## Tarefa 1
Responda, com base no texto sobre a Argentina dos anos 1970:
(a) Em que mês e ano Perón morreu?
(b) Qual foi a data do golpe militar?
(c) Quais chefes das Forças Armadas assumiram na Junta?
## Tarefa 2
Dê seguimento ao texto sobre o golpe militar na Argentina a partir da última frase apresentada.

## Trecho do texto
--
Mas Perón morreu em julho de 1974, deixando o cargo de presidente com sua
esposa, agora viúva, Isabel Perón. Seu governo foi desastroso. Instaurou-se o
caos no país, com um cenário complicadíssimo. A economia estava quebrada; os
grupos armados faziam diversas ações e sofriam forte repressão, principalmente
de uma organização paramilitar surgida dentro do governo o triplo A (Alianza
Anticomunista Argentina) somados com o fraco governo de Isabel Perón
possibilitaram o golpe militar de 24 de março de 1976.
Mas
os militares que tomaram o poder através de uma junta não queriam apenas acabar
com a confusão que estava a Argentina. Queriam extirpar toda a qualquer
oposição, ou melhor, eliminar todos os que não concordassem com seu regime. Na
Junta assumiram o General Jorge Rafael Videla, o Almirante Emilio Massera e o
Brigadeiro Orlando Agosti, chefes das três Forças Armadas, sob o controle do
primeiro.
--
## Dados fornecidos
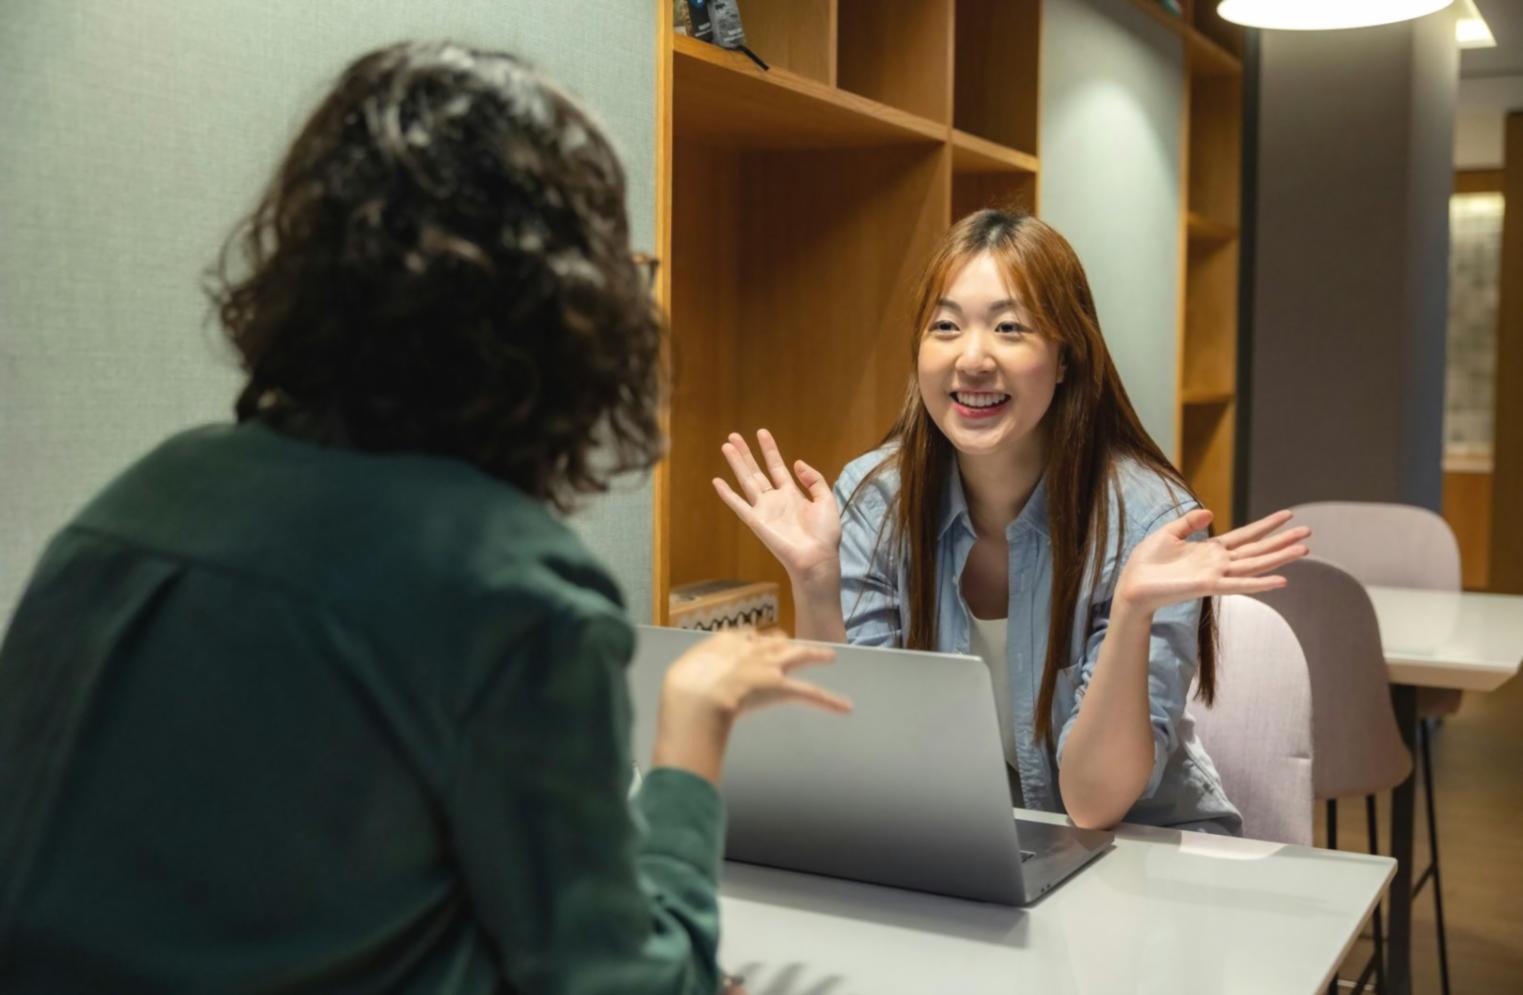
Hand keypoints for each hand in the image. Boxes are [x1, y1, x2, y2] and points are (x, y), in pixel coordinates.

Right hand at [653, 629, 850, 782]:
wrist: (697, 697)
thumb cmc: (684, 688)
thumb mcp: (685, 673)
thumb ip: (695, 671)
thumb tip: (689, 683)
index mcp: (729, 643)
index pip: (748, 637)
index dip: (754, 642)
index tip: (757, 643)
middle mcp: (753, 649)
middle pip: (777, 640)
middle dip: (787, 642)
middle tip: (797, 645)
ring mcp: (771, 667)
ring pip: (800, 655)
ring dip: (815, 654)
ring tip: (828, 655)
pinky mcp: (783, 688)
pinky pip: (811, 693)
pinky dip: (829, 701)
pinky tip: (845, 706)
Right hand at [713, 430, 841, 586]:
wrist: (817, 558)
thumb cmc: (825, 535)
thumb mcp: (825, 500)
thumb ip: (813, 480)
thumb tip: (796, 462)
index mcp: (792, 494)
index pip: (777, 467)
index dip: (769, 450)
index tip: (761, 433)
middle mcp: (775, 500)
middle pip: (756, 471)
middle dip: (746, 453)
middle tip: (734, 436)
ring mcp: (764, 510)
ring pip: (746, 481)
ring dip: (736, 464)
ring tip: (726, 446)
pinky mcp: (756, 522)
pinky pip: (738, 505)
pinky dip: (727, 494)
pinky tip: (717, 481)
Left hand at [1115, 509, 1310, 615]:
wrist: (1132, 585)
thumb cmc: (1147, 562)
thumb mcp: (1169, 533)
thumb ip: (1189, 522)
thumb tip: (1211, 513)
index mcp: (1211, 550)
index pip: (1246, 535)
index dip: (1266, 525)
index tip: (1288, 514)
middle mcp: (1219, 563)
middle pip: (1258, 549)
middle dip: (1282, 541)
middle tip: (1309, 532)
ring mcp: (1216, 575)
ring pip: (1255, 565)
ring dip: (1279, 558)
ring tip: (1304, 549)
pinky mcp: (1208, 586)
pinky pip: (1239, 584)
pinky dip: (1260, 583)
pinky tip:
--
## Sua resposta 1
(a) Em julho de 1974.
(b) 24 de março de 1976.
(c) O General Jorge Rafael Videla, o Almirante Emilio Massera e o Brigadeiro Orlando Agosti.

## Sua resposta 2
A
partir daí, houve uma repressão nunca antes vista na Argentina. Foi uma ação de
terrorismo de Estado que consistia em quatro momentos: o sequestro, a tortura, a
prisão e a execução, cada um com características próprias.
O
sequestro era ao mesmo tempo secreto e ostensivo. Secreto, pois eram feitos com
carros não identificados como oficiais. Ostensivo, pois ainda que fossem
geralmente de noite, nas casas das vítimas, tinham a colaboração das
autoridades e eram feitos para que todos ficassem sabendo. Junto a isso, vinha
a pilhagem e o saque dos bens do indivíduo.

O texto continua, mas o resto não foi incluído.